Middle East and African markets are also reporting caprolactam prices over $2,300 per metric ton. Limited regional production capacity and geopolitical uncertainties have discouraged new investments in upstream facilities. Importers are leaning heavily on European and Asian suppliers, though delivery timelines remain stretched.
Caprolactam prices are expected to remain under pressure in the near term. Supply-side constraints, particularly planned and unplanned shutdowns at major Asian facilities, will likely continue driving market sentiment. At the same time, the cost of feedstocks like benzene and cyclohexanone remains volatile, adding to the overall uncertainty.

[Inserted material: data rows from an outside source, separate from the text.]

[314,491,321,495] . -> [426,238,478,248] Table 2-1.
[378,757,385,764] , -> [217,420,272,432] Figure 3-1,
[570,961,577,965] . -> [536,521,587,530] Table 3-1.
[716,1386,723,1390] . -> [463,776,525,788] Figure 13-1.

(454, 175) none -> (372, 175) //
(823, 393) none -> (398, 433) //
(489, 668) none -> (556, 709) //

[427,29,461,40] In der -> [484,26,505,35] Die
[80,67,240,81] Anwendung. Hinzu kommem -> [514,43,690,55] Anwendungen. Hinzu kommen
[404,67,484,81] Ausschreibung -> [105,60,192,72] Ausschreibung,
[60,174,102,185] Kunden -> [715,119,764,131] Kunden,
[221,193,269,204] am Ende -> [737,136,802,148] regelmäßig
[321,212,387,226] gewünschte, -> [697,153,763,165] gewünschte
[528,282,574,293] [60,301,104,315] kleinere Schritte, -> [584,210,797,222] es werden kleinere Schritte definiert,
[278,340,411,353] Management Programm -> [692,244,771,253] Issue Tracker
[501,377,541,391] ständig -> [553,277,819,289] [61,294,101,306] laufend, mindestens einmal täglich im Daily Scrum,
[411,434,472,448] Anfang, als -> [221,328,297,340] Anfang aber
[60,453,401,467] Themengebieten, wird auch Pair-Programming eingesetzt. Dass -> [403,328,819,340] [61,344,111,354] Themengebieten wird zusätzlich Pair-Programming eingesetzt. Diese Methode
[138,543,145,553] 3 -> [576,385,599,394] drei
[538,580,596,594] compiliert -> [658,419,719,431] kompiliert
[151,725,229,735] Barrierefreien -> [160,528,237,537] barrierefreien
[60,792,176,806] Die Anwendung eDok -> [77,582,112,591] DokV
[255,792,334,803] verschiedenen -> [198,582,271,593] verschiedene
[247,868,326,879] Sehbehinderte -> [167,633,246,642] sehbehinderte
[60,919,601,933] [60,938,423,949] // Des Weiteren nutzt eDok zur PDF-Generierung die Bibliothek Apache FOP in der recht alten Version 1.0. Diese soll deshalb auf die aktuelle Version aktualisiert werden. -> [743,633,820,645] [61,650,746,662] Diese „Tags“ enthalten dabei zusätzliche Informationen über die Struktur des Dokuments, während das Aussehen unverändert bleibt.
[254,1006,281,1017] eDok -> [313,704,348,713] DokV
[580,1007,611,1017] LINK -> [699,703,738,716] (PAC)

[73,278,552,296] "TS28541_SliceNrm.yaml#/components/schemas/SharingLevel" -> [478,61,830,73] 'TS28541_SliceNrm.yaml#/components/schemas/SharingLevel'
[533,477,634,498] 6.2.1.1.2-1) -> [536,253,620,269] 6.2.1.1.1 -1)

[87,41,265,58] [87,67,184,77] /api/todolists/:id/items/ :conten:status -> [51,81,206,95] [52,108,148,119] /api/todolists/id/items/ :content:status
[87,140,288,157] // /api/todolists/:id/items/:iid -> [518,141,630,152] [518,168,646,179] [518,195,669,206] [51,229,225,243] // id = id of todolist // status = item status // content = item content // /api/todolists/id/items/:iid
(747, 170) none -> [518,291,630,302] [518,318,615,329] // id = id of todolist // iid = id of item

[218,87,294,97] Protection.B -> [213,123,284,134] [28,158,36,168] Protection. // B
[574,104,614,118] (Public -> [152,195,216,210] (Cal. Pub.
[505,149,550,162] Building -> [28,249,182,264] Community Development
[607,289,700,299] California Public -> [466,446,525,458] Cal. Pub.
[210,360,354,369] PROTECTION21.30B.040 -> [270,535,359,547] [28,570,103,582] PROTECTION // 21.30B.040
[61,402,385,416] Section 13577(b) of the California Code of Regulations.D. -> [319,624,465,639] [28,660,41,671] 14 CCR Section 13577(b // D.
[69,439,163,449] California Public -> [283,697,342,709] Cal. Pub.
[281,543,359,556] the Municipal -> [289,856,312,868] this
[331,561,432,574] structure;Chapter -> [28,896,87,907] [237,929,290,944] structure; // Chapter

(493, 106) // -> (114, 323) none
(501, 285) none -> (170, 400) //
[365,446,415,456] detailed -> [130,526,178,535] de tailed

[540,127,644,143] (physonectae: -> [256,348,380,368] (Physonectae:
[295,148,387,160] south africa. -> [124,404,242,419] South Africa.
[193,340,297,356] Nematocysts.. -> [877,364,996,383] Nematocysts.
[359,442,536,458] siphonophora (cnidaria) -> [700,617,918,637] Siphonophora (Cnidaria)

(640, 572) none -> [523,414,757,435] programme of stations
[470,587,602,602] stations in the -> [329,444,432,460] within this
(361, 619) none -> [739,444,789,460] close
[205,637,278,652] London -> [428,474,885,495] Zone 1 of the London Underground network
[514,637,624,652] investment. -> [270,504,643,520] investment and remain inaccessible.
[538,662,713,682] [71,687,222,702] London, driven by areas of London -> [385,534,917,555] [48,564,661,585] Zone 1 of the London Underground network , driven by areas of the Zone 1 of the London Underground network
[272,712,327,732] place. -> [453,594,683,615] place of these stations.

Industry experts also point to growing interest in bio-based nylon alternatives, which could, over time, reduce dependency on caprolactam. However, these technologies are still in their early phases and unlikely to impact market pricing in the short run.
For now, buyers are advised to maintain close contact with suppliers and watch feedstock developments closely. Caprolactam prices will continue reacting sharply to any shifts in benzene or ammonia markets, especially if Asian production levels do not normalize soon.
Looking ahead, steady demand from nylon fiber, film, and engineering plastics segments will likely keep pricing elevated unless a significant correction in feedstock prices occurs. Caprolactam remains a vital link in the global nylon value chain, and any major disruption could ripple across textile, automotive, and electronics sectors alike.